■ Your task
Write out all the data again, exactly.

■ Data for analysis
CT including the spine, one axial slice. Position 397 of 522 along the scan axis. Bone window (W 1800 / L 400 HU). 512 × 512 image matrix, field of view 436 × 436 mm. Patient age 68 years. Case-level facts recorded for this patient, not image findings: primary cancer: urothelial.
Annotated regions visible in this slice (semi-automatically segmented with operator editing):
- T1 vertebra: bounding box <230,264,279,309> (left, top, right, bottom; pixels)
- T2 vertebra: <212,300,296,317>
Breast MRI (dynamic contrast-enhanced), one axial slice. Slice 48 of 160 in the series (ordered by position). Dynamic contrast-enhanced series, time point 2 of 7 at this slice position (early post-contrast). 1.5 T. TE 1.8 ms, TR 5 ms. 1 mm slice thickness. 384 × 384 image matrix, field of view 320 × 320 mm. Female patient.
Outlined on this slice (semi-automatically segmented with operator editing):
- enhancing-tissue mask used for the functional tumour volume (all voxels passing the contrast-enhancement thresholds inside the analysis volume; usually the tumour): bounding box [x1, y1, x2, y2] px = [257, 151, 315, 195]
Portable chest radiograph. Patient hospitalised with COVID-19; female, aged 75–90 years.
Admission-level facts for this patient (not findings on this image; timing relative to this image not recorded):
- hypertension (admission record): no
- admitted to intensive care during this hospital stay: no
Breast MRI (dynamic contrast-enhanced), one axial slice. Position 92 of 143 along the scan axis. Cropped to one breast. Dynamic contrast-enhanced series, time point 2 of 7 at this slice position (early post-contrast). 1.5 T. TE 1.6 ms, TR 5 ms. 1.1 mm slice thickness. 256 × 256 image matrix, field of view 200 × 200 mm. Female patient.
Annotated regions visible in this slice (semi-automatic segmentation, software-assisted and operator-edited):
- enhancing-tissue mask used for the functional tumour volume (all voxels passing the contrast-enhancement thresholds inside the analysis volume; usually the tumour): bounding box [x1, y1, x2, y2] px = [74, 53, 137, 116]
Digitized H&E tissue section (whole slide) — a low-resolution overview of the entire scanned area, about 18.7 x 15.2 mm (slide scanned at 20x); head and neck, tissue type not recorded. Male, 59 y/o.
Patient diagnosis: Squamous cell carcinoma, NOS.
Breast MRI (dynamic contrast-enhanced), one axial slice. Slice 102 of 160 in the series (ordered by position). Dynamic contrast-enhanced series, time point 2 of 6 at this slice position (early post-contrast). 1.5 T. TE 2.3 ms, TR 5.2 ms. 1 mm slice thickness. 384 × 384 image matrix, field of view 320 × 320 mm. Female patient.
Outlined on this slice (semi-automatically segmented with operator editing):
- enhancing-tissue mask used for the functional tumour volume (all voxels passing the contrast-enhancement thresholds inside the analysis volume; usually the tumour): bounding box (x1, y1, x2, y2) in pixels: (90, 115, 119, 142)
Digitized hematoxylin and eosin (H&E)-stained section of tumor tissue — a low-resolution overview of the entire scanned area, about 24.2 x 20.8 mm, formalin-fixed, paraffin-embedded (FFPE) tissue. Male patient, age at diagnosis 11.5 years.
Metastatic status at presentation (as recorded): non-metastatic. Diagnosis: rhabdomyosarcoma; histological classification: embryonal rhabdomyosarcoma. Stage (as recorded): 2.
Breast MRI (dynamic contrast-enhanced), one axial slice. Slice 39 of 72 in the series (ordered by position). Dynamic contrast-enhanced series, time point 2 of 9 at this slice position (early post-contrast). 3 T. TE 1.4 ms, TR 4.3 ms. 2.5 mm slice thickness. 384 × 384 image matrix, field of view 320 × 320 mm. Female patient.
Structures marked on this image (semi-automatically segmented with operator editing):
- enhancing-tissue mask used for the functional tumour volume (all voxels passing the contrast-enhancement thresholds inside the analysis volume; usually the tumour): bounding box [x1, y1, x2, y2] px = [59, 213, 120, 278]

■ Exercise result
CT including the spine, one axial slice. Position 397 of 522 along the scan axis. Bone window (W 1800 / L 400 HU). 512 × 512 image matrix, field of view 436 × 436 mm. Patient age 68 years. Case-level facts recorded for this patient, not image findings: primary cancer: urothelial.
Annotated regions visible in this slice (semi-automatically segmented with operator editing):
- T1 vertebra: bounding box <230,264,279,309> (left, top, right, bottom; pixels)
- T2 vertebra: <212,300,296,317>
Breast MRI (dynamic contrast-enhanced), one axial slice. Slice 48 of 160 in the series (ordered by position). Dynamic contrast-enhanced series, time point 2 of 7 at this slice position (early post-contrast). 1.5 T. TE 1.8 ms, TR 5 ms. 1 mm slice thickness. 384 × 384 image matrix, field of view 320 × 320 mm. Female patient.
Outlined on this slice (semi-automatically segmented with operator editing):
- enhancing-tissue mask used for the functional tumour volume (all voxels passing the contrast-enhancement thresholds inside the analysis volume; usually the tumour): bounding box [x1, y1, x2, y2] px = [257, 151, 315, 195]
Portable chest radiograph. Patient hospitalised with COVID-19; female, aged 75–90 years.
Admission-level facts for this patient (not findings on this image; timing relative to this image not recorded):
- hypertension (admission record): no
- admitted to intensive care during this hospital stay: no
Breast MRI (dynamic contrast-enhanced), one axial slice. Position 92 of 143 along the scan axis. Cropped to one breast. Dynamic contrast-enhanced series, time point 2 of 7 at this slice position (early post-contrast). 1.5 T. TE 1.6 ms, TR 5 ms. 1.1 mm slice thickness. 256 × 256 image matrix, field of view 200 × 200 mm. Female patient.
Annotated regions visible in this slice (semi-automatic segmentation, software-assisted and operator-edited):
- enhancing-tissue mask used for the functional tumour volume (all voxels passing the contrast-enhancement thresholds inside the analysis volume; usually the tumour): bounding box [x1, y1, x2, y2] px = [74, 53, 137, 116]
Digitized H&E tissue section (whole slide) — a low-resolution overview of the entire scanned area, about 18.7 x 15.2 mm (slide scanned at 20x); head and neck, tissue type not recorded. Male, 59 y/o.
Patient diagnosis: Squamous cell carcinoma, NOS.
Breast MRI (dynamic contrast-enhanced), one axial slice. Slice 102 of 160 in the series (ordered by position). Dynamic contrast-enhanced series, time point 2 of 6 at this slice position (early post-contrast). 1.5 T. TE 2.3 ms, TR 5.2 ms. 1 mm slice thickness. 384 × 384 image matrix, field of view 320 × 320 mm. Female patient.
Outlined on this slice (semi-automatically segmented with operator editing):
- enhancing-tissue mask used for the functional tumour volume (all voxels passing the contrast-enhancement thresholds inside the analysis volume; usually the tumour): bounding box (x1, y1, x2, y2) in pixels: (90, 115, 119, 142)
Digitized hematoxylin and eosin (H&E)-stained section of tumor tissue — a low-resolution overview of the entire scanned area, about 24.2 x 20.8 mm, formalin-fixed, paraffin-embedded (FFPE) tissue. Male patient, age at diagnosis 11.5 years.
Metastatic status at presentation (as recorded): non-metastatic. Diagnosis: rhabdomyosarcoma; histological classification: embryonal rhabdomyosarcoma. Stage (as recorded): 2.
Breast MRI (dynamic contrast-enhanced), one axial slice. Slice 39 of 72 in the series (ordered by position). Dynamic contrast-enhanced series, time point 2 of 9 at this slice position (early post-contrast). 3 T. TE 1.4 ms, TR 4.3 ms. 2.5 mm slice thickness. 384 × 384 image matrix, field of view 320 × 320 mm. Female patient.
Structures marked on this image (semi-automatically segmented with operator editing):
- enhancing-tissue mask used for the functional tumour volume (all voxels passing the contrast-enhancement thresholds inside the analysis volume; usually the tumour): bounding box [x1, y1, x2, y2] px = [59, 213, 120, 278]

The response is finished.